社会構造はすべてシステム化されており、その社会に身を置くすべての人は老若男女を問わず、個々のシステムの何れかの部分(パーツ)と職業的かまたはそれに準じた何らかの利害関係で繋がっているものと考えられます。これは極めて当たり前の構図です。何故なら仮に(社会と繋がる事に)「利得」が一切無く、逆に「損害」しかなかったとしたら、その社会に身を置く意味すらないからです。
ですから社会が成立、存続するためには(その社会を)構成する人々に対する明確な「利得」の提供が不可欠であるのは言うまでも有りません。
ところで健全な社会のシステムは、その中枢から枝葉の如く伸びた末節に至るまで、どの部分での関わりに於いてもすべて「社会全体に対する貢献の一役を担う」という意味を持ち得るものであり、そこに正当な評価が為されると共に正当な対価がもたらされなければなりません。何故なら社会ではその部分での正当性が失われる事により、たちまち不公平や不平等といった深刻な問題が生ずるからです。
この社会に於ける不公平、不平等は多くの場合(権力の乱用等によって)「意図的」に作られます。何故なら、自然発生的な場合にはすぐに是正の方向に向かい、常態化しないはずだからです。
しかし気が付けば私たちの社会は、いつのまにかこの「不公平、不平等」を容認する方向へと向かわされています。その一番の要因は、「それは自由競争による勝敗の結果であり正当なものである」という理屈であって、それを人々に刷り込むために(実生活とは関係の無い)「スポーツなどでの勝負、勝敗」をやたらと喧伝し、勝者を称賛する方法が用いられています。(「オリンピックは参加することに意義がある」はもはや死語です。)
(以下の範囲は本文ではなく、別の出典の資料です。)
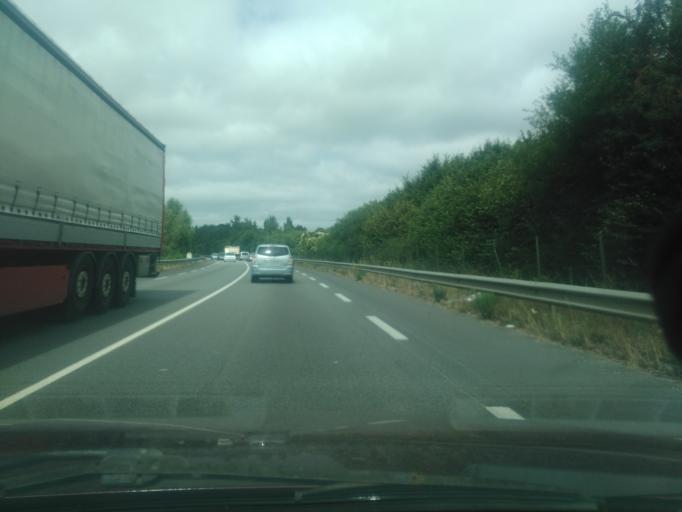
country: FR
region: Pays de la Loire
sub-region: Departement de la Vendee
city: La Roche-sur-Yon
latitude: 46.6912
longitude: -1.4173
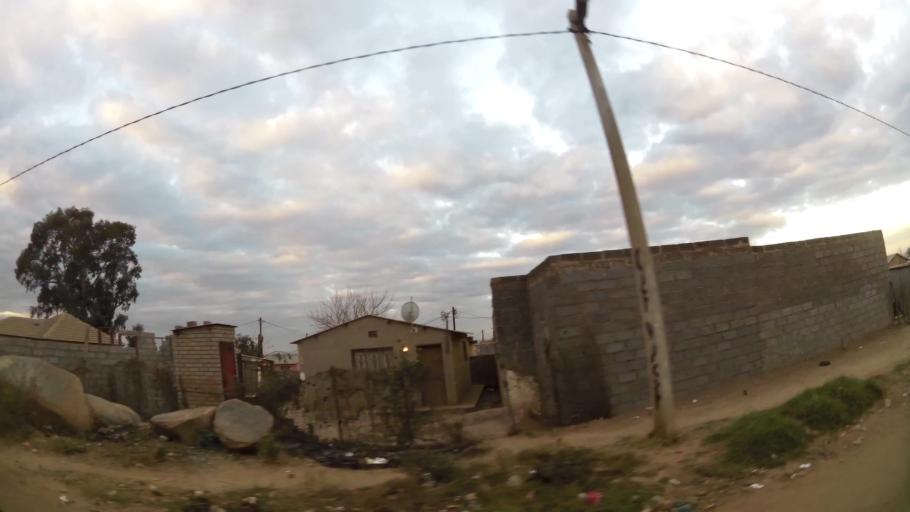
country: ZA
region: Gauteng
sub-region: City of Johannesburg Metropolitan Municipality
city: Midrand
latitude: -25.9811
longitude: 28.1730
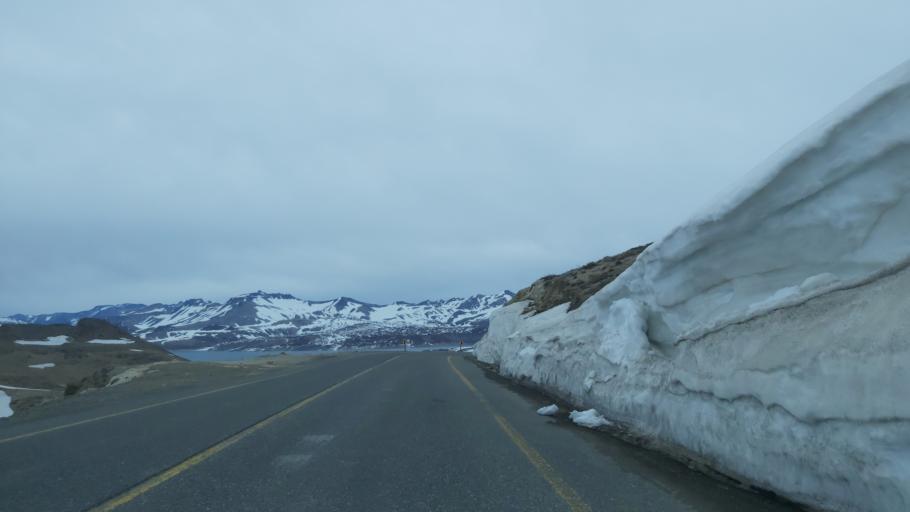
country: CL
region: Maule
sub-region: Provincia de Linares
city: Colbun
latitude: -36.0195
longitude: -70.4990
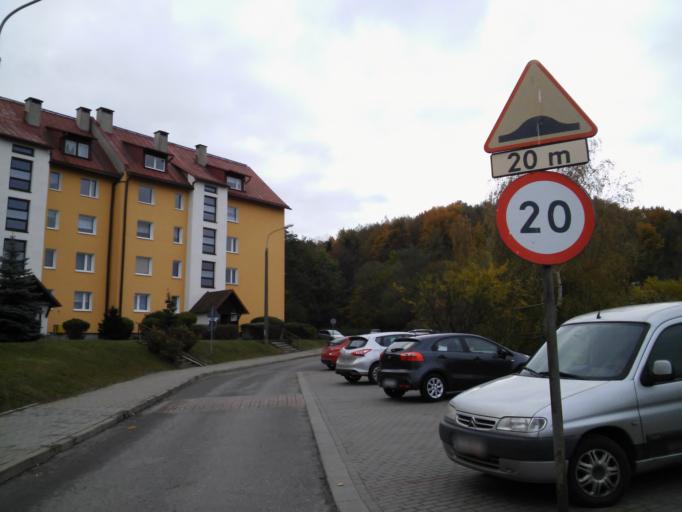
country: PL
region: Pomeranian Voivodeship
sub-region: Gdansk
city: Gdansk
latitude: 54.3775
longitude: 18.5877
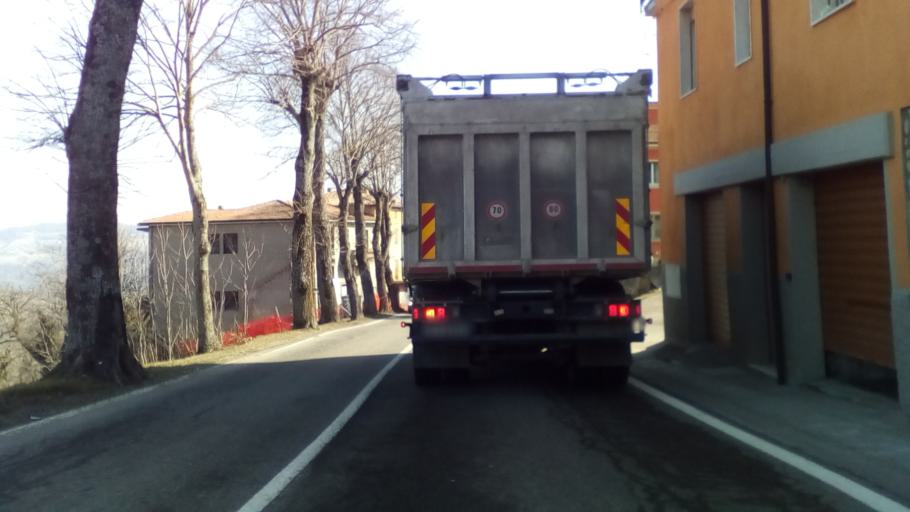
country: IT
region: Emilia-Romagna
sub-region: Provincia di Modena
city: Lama
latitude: 44.3120
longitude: 10.7648
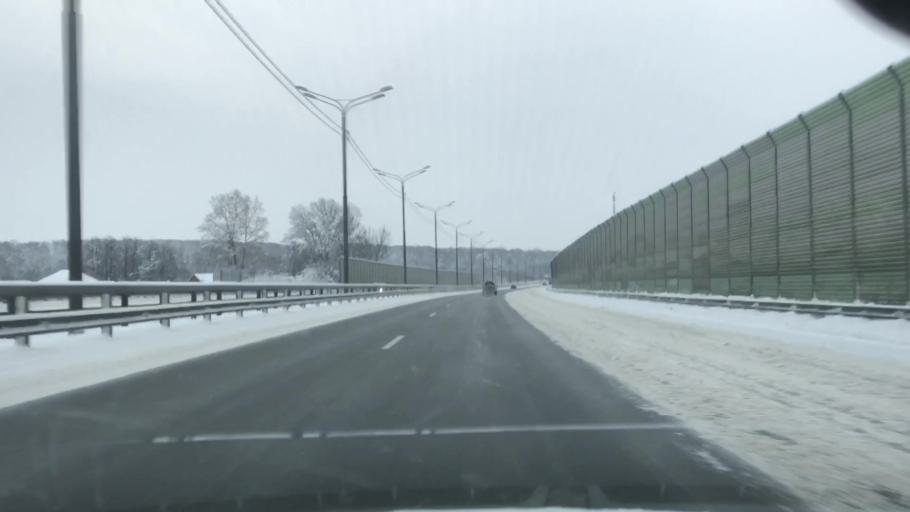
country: RU
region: Moskovskaya
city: Barybino
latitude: 55.2808
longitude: 37.8626
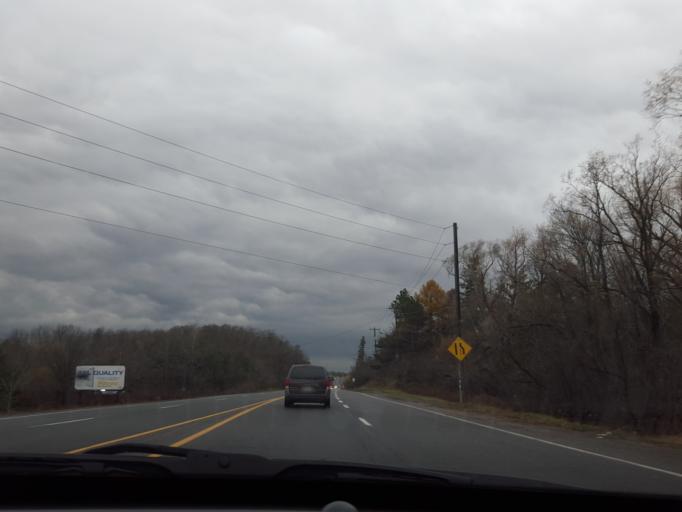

政界や財界に於ける「権力闘争」も、こうした「勝ったもん勝ち?」の如何わしい空気の中で正当化される事は当然ですが、更にはこの(スポーツになぞらえた)勝ち負け自体が始めから(まともな勝負とも言えない)「出来レース」に過ぎないということです。(政財界の二世、三世など何の勝負もしていません。)
つまり「自由競争」と言いながら「出来レース」で勝った事を理由に「勝者、敗者」の差別化を(勝者自らが)容認し、社会の「不公平、不平等をも正当化」してしまうという危機的状況にも関わらず、(スポーツファンであるが故に)この際権力に擦り寄るか(それとも潔く)負けを認めて惨めったらしく生きるかの選択肢しか持てない、というのが「今世の中で起きている事」です。
このようなインチキな社会はまもなく崩壊します。何故なら「中身の無いがらんどう」だからです。その後にみんなでしっかりと身の詰まった社会を再興するとしましょう。